§ **What you will do**: Copy out each line of the entries where the word "with" is present.

### Data for processing

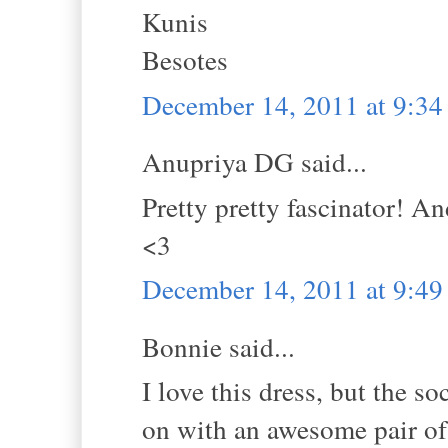
Kunis
Besotes
December 14, 2011 at 9:3
Anupriya DG said...
Pretty pretty fascinator! An
<3
December 14, 2011 at 9:4
Bonnie said...
I love this dress, but the s
on with an awesome pair of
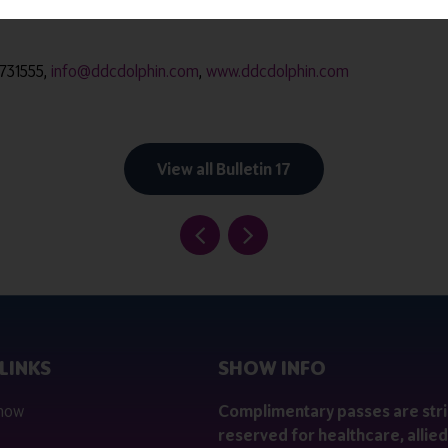
 macerators, incontinence product macerators, bedpan washer disi
 731555,
info@ddcdolphin.com
,
www.ddcdolphin.com
View all Bulletin 17
LINKS
SHOW INFO
 now
Complimentary passes are stri
reserved for healthcare, allied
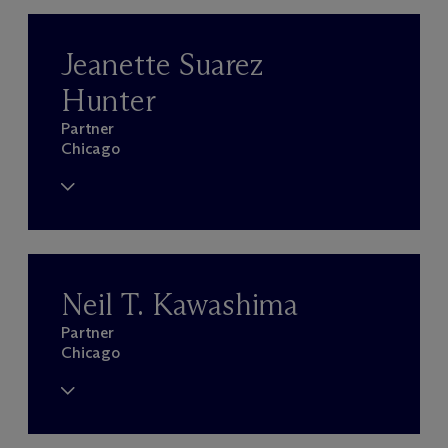
Jeanette Suarez
Hunter
Partner
Chicago
Neil T. Kawashima
Partner
Chicago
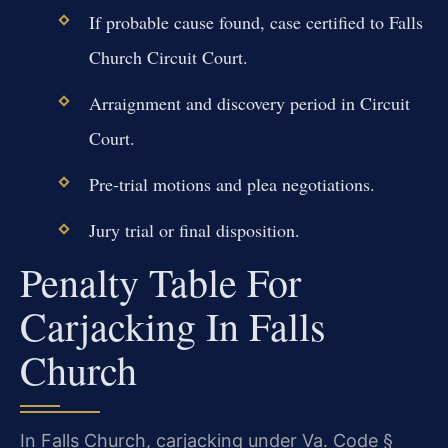
If probable cause found, case certified to Falls
Church Circuit Court.
Arraignment and discovery period in Circuit
Court.
Pre-trial motions and plea negotiations.
Jury trial or final disposition.
Penalty Table For
Carjacking In Falls
Church
In Falls Church, carjacking under Va. Code §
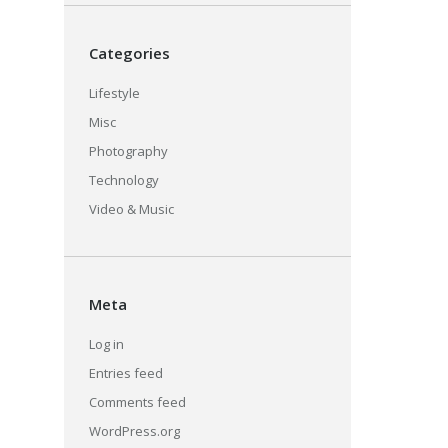
Categories
Lifestyle
Misc
Photography
Technology
Video & Music
Meta
Log in
Entries feed
Comments feed
WordPress.org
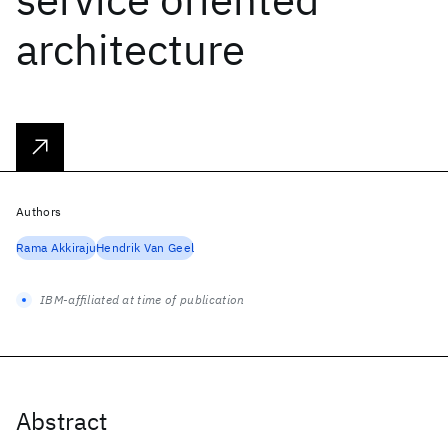
architecture
Authors
Rama Akkiraju
Hendrik Van Geel
IBM-affiliated at time of publication
Abstract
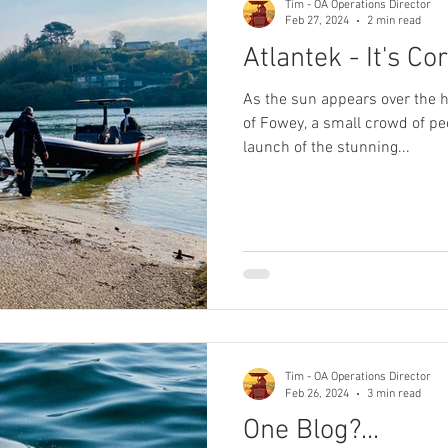
Tim - OA Operations Director
Feb 27, 2024
2 min read
Atlantek - It's Co
As the sun appears over the hi
of Fowey, a small crowd of pe
launch of the stunning...
Tim - OA Operations Director
Feb 26, 2024
3 min read
One Blog?...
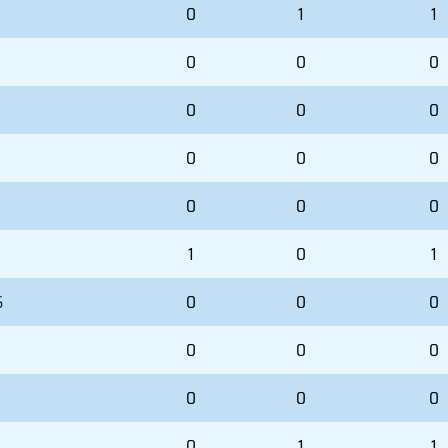
0
1
1
0
0
0
0
0
0
0
0
0
0
0
0
1
0
1
S
0
0
0
0
0
0
0
0
0
0
1
1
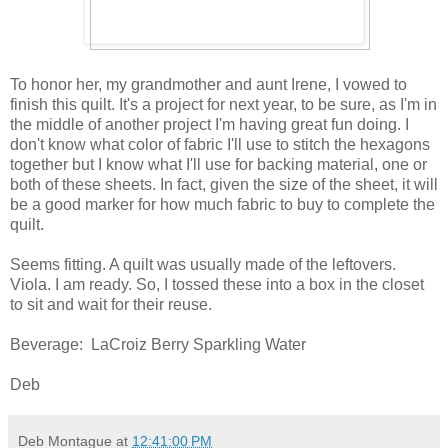
To honor her, my grandmother and aunt Irene, I vowed to
finish this quilt. It's a project for next year, to be sure, as I'm in
the middle of another project I'm having great fun doing. I
don't know what color of fabric I'll use to stitch the hexagons
together but I know what I'll use for backing material, one or
both of these sheets. In fact, given the size of the sheet, it will
be a good marker for how much fabric to buy to complete the
quilt.
Seems fitting. A quilt was usually made of the leftovers.
Viola. I am ready. So, I tossed these into a box in the closet
to sit and wait for their reuse.
Beverage: LaCroiz Berry Sparkling Water
Deb
Deb Montague
at
12:41:00 PM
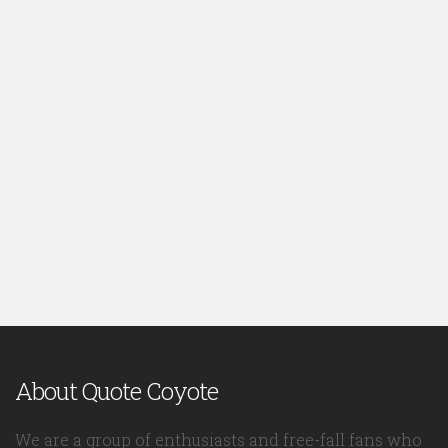
About Quote Coyote
We are a group of enthusiasts and free-fall fans who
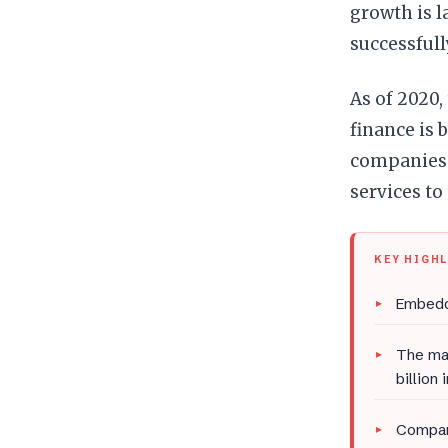
growth is l
successful
As of 2020,
finance is 
companies 
services to 
KEY HIGH
Embedde
The mar
billion
Compani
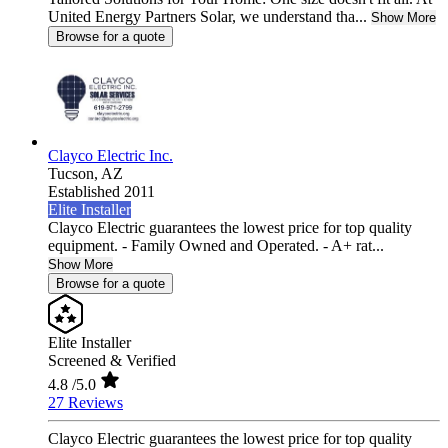
United Energy Partners Solar, we understand tha...
Show More
Browse for a quote
Clayco Electric Inc.
Tucson,
AZ
Established 2011
Elite Installer
Clayco Electric guarantees the lowest price for top quality
equipment. - Family Owned and Operated. - A+ rat...
Show More
Browse for a quote
Elite Installer
Screened & Verified
4.8
/5.0
27 Reviews
Clayco Electric guarantees the lowest price for top quality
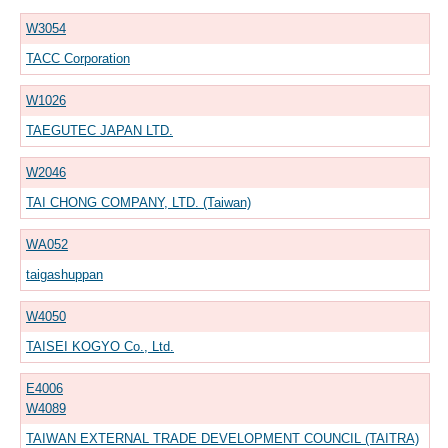
W3054
TACC Corporation
W1026
TAEGUTEC JAPAN LTD.
W2046
TAI CHONG COMPANY, LTD. (Taiwan)
WA052
taigashuppan
W4050
TAISEI KOGYO Co., Ltd.
E4006
W4089
TAIWAN EXTERNAL TRADE DEVELOPMENT COUNCIL (TAITRA)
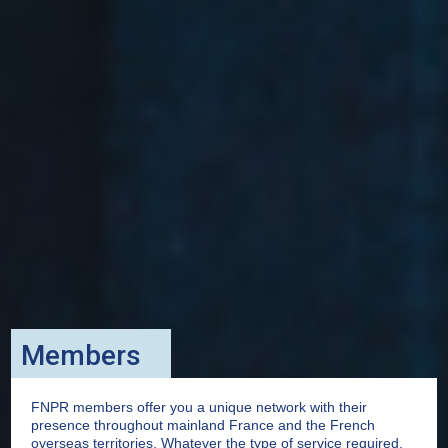
Members
FNPR members offer you a unique network with their
presence throughout mainland France and the French
overseas territories. Whatever the type of service required,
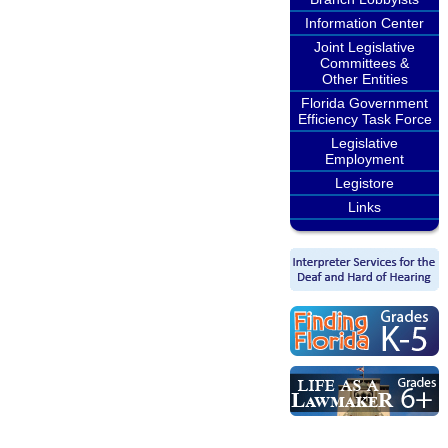
Information Center
Joint Legislative
Committees &
Other Entities
Florida Government
Efficiency Task Force
Legislative
Employment
Legistore
Links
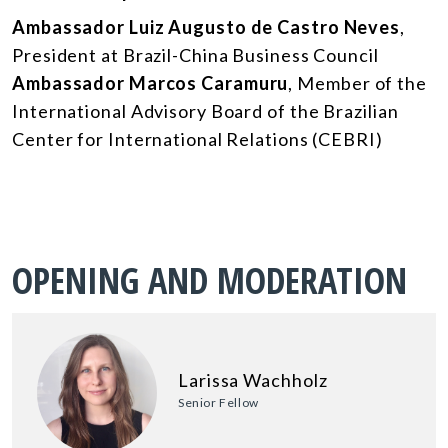
Ambassador Luiz Augusto de Castro Neves
,
President at Brazil-China Business Council
Ambassador Marcos Caramuru
, Member of the
International Advisory Board of the Brazilian
Center for International Relations (CEBRI)
OPENING AND MODERATION
Larissa Wachholz
Senior Fellow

######

§ **Task response**:
on with an awesome pair of
FNPR members offer you a unique network with their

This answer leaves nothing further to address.